Menggali Potensi Protein Masa Depan dari Air Rebusan Produksi Tempe

Sumber Gambar : Foto ilustrasi: www.canva.com
Ada satu hal yang selalu menjadi bagian dari proses produksi tempe: perebusan kedelai. Dari tahap ini dihasilkan air rebusan yang biasanya dibuang begitu saja.
 
Siapa sangka, air yang selama ini dianggap limbah itu ternyata menyimpan potensi untuk diubah menjadi sumber protein bernilai tinggi. Fakta ini terungkap dalam jurnal berjudul Development of Meat Substitutes from Filamentous Fungi Cultivated on Residual Water of Tempeh Factories yang ditulis oleh tim peneliti dari Universitas Gadjah Mada bersama bersama tim dari University of BorĂ¥s (Swedia) dan Universidade do Minho (Portugal).
 
Dalam penelitian tersebut, para peneliti menemukan bahwa air rebusan pertama dari proses perebusan kedelai dalam pembuatan tempe (disebut RB1) memiliki kandungan gula dan protein paling tinggi dibanding jenis air lain yang dihasilkan selama tahapan perendaman dan perebusan.
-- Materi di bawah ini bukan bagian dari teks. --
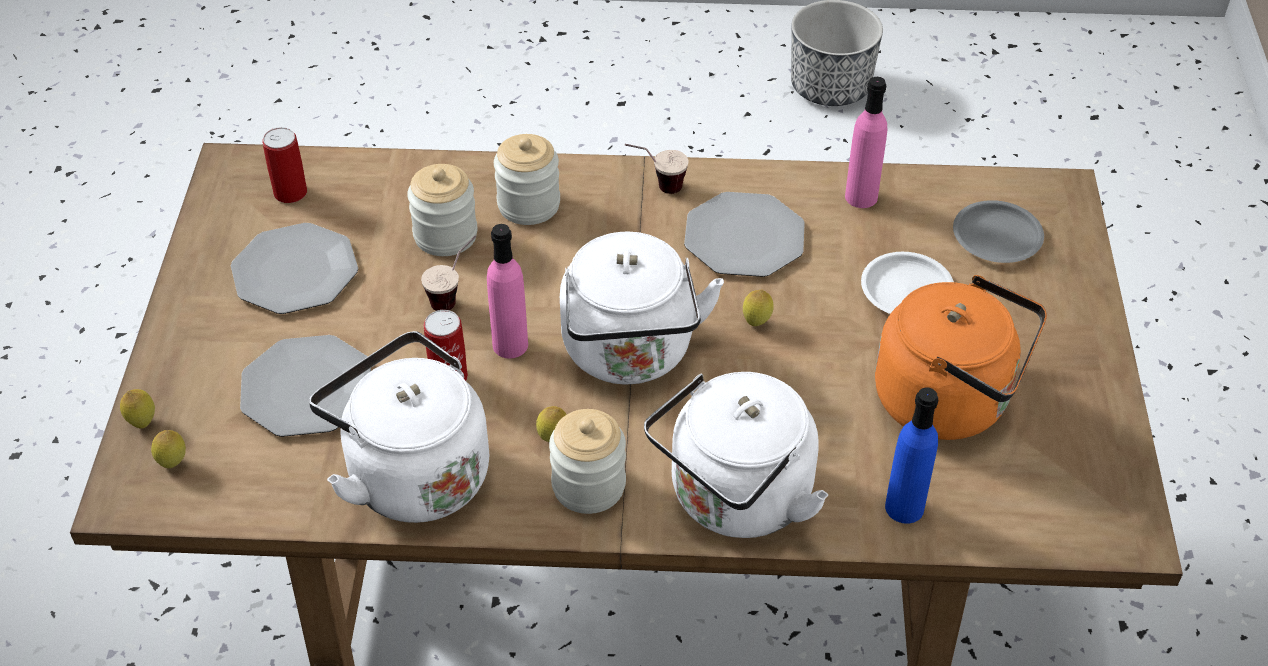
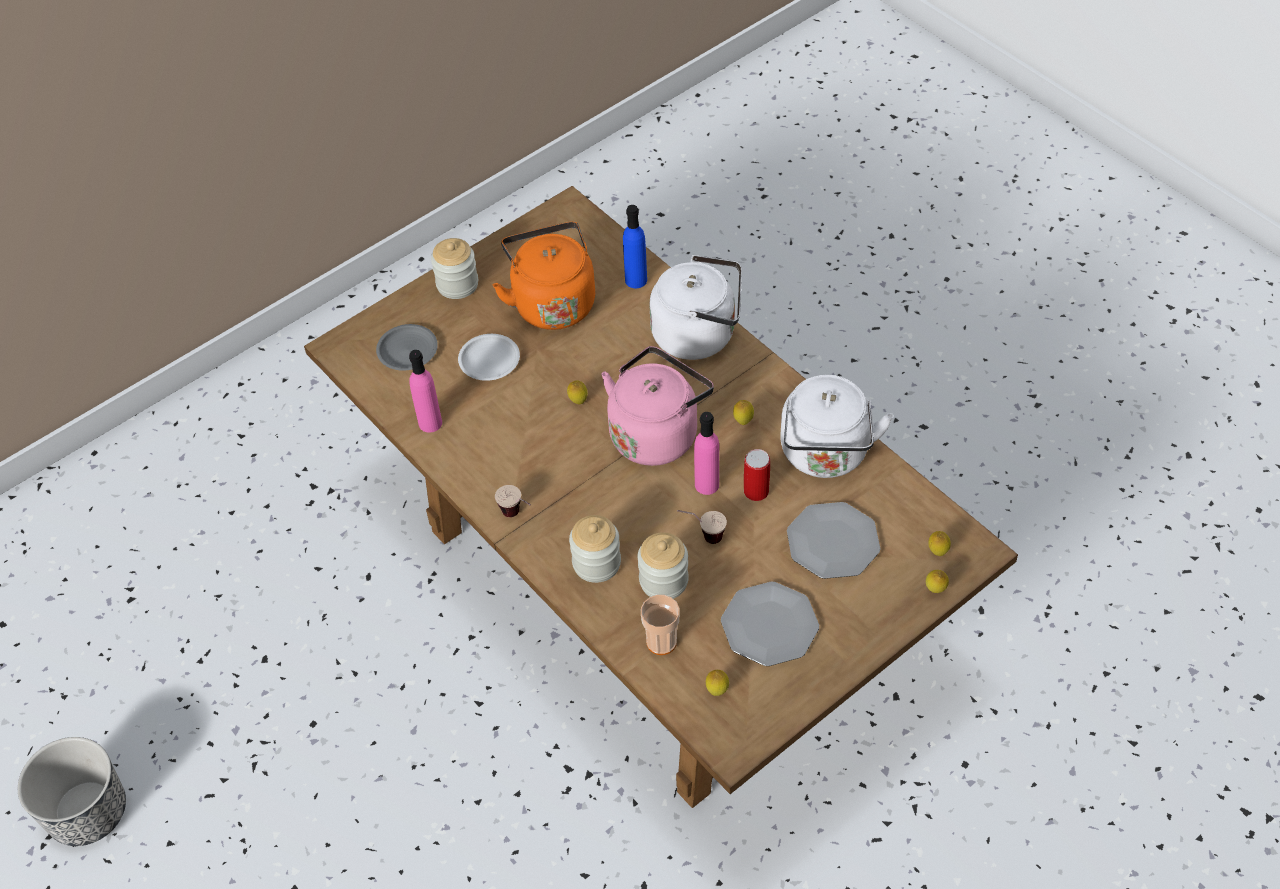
camera: 130 degrees left, 5 degrees up
can [262,127,307,203] -> lemon [706,670,729,696]
jar [549,409,626,514] -> jar moved to [431,238,478,299]
white kettle [560,232,724,385] -> pink kettle [601,346,714,466]
plate [684,192,805,277] -> none
none -> cup [641,595,680,655]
Meski begitu, percobaan awal menunjukkan biomassa jamur terbanyak justru berasal dari air rendaman pertama. Untuk mendapatkan hasil maksimal, air rebusan pertama kemudian diperkaya dengan ekstrak ragi sebagai tambahan nutrisi.
 
Hasilnya, dengan kondisi pH 4,5 dan pengadukan 125 putaran per menit, jamur Rhizopus oligosporus mampu menghasilkan biomassa hingga 7,76 gram per liter setelah 72 jam. Biomassa jamur inilah yang disebut mycoprotein, yaitu sumber protein nabati yang kaya serat, rendah lemak, serta mengandung asam amino dan asam lemak sehat yang bermanfaat bagi tubuh.
 
Analisis menunjukkan bahwa mycoprotein tersebut mengandung protein sebesar 19,44%, serat 8,51%, dan lemak hanya 1,56%. Kandungan asam aminonya didominasi oleh asam glutamat yang memberi rasa umami alami, sementara asam lemaknya sebagian besar berupa asam lemak tak jenuh ganda yang dikenal baik bagi kesehatan.
 
Hal yang menarik dari hasil penelitian ini tidak hanya terletak pada kandungan gizinya, tetapi juga pada manfaat lingkungannya. Selama ini, air rebusan kedelai dari pabrik tempe sering kali dibuang begitu saja dan menjadi limbah. Dengan mengolahnya menjadi media produksi mycoprotein, limbah tersebut justru dapat berubah menjadi bahan pangan yang berguna.
 
Karena menggunakan jamur yang sudah akrab di lidah masyarakat Indonesia, peluang penerimaan produk ini di pasar pun cukup besar. Bayangkan, di masa depan, pabrik-pabrik tempe tidak hanya menghasilkan tempe, tetapi juga bahan protein baru yang dapat diolah menjadi beragam makanan.
 
Penelitian ini menjadi contoh bahwa inovasi tidak selalu datang dari teknologi canggih, tetapi juga dari bahan sederhana yang kerap luput dari perhatian. Dari air rebusan produksi tempe yang tampak biasa, lahirlah ide untuk menciptakan sumber protein masa depan.